TEXTE FOURNI
Bientôt « les pleins pouvoirs » du Directeur général de l’OMS pour décréter une pandémie ?
Dernière modification : 30 mars 2024
Autrice : Lili Pillot, journaliste
Relecteurs : Vincent Couronne, docteur en droit européen, chercheur associé au centre de recherches VIP à l’Université Paris-Saclay
Jean-Paul Markus, professeur de droit public à l’Université Paris-Saclay, auteur du code de santé publique
Liens d’intérêts ou fonctions politiques déclarés des intervenants à l’article : aucun
Secrétariat de rédaction : Guillaume Baticle
Source : Magazine Nexus, 20 mars 2024
Une avocate laisse croire que le Directeur général de l’Organisation mondiale de la santé va absorber une partie du pouvoir de souveraineté des 194 États membres en cas de pandémie, dans une vidéo postée sur Youtube et partagée sur Instagram. Or, c’est faux, on vous explique pourquoi.
Dans une interview Youtube du magazine Nexus, reliée au post Instagram, Laetitia Rigault, avocate au Barreau de Saint-Denis de la Réunion, accuse notamment le projet de révision du Règlement sanitaire international (RSI) d’octroyer un nouveau pouvoir “sans limite” au Directeur général de l’Organisation Mondiale de la Santé. Elle affirme, dans le post Instagram qui joue sur les zones grises du droit international public, que la révision du Règlement sanitaire international, lié à l’OMS, impliquera une perte de souveraineté des États membres : “Perte de souveraineté monstrueuse pour la France“, “pleins pouvoirs et sans limite du Directeur général de l’OMS“, “suppression de la mention droit et liberté dans le texte” … Tous les éléments de langage destinés à semer le doute y sont.
Or, tout est faux : le Directeur général de l’organisation n’aura toujours qu’un pouvoir déclaratif, et non décisionnel.
Une lecture erronée des textes
Laetitia Rigault met en cause le projet de réforme du Règlement sanitaire internationale (RSI) dont la dernière version remonte à 2005. Face aux différentes pandémies survenues depuis, une révision de ce texte s’imposait. C’est le projet de révision du RSI que l’avocate critique, et ce faisant elle commet deux erreurs.

TRAVAIL À FAIRE
1 > Recopiez le passage de l'article compris entre « Dernière modification : 30 » et « vous explique pourquoi. », ces deux extrémités incluses.
2 > D'après l'article, quel type de pouvoir le Directeur général de l'OMS conservera-t-il ?

(Données stockées)
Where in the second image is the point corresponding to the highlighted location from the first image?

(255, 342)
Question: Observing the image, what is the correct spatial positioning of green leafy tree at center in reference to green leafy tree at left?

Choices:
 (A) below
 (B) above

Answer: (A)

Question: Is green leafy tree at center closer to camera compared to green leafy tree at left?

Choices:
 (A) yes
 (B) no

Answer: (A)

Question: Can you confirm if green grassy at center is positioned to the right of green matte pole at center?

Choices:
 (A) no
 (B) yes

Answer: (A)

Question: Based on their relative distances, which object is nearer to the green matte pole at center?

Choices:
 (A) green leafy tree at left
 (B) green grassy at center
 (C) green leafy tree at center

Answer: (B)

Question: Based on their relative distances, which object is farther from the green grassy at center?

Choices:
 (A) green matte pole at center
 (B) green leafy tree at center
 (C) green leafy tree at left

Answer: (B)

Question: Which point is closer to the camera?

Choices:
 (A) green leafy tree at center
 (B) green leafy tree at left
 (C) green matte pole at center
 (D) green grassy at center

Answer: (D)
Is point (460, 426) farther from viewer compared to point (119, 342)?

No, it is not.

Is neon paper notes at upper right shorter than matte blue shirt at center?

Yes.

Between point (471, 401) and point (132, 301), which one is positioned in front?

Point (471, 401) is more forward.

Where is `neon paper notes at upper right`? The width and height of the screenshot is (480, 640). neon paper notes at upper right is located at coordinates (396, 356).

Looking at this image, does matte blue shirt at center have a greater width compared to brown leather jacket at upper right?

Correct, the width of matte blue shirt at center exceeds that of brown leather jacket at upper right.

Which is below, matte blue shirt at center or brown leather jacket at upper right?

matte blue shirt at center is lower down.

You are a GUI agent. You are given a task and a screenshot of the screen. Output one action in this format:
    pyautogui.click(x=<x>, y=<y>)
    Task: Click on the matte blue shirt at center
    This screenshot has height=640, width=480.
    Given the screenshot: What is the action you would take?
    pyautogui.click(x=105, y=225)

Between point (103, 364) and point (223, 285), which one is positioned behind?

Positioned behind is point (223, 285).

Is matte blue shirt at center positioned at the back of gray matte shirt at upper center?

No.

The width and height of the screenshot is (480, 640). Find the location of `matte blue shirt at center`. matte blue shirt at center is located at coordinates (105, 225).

CORRIGÉ DES EXERCICES
1 >
Dernière modification : 30 mars 2024
Autrice : Lili Pillot, journaliste
Relecteurs : Vincent Couronne, docteur en droit européen, chercheur associé au centre de recherches VIP à l’Université Paris-Saclay
Jean-Paul Markus, professeur de droit public à l’Université Paris-Saclay, auteur du code de santé publique
Liens d’intérêts ou fonctions politiques déclarés des intervenants à l’article : aucun
Secrétariat de rédaction : Guillaume Baticle
Source : Magazine Nexus, 20 mars 2024
Une avocate laisse croire que le Directeur général de l’Organisation mondiale de la santé va absorber une partie du pouvoir de souveraineté des 194 États membres en cas de pandémie, dans une vidéo postée sur Youtube et partagée sur Instagram. Or, c’est faux, on vous explique pourquoi.

2 > Un pouvoir déclaratif, et non décisionnel.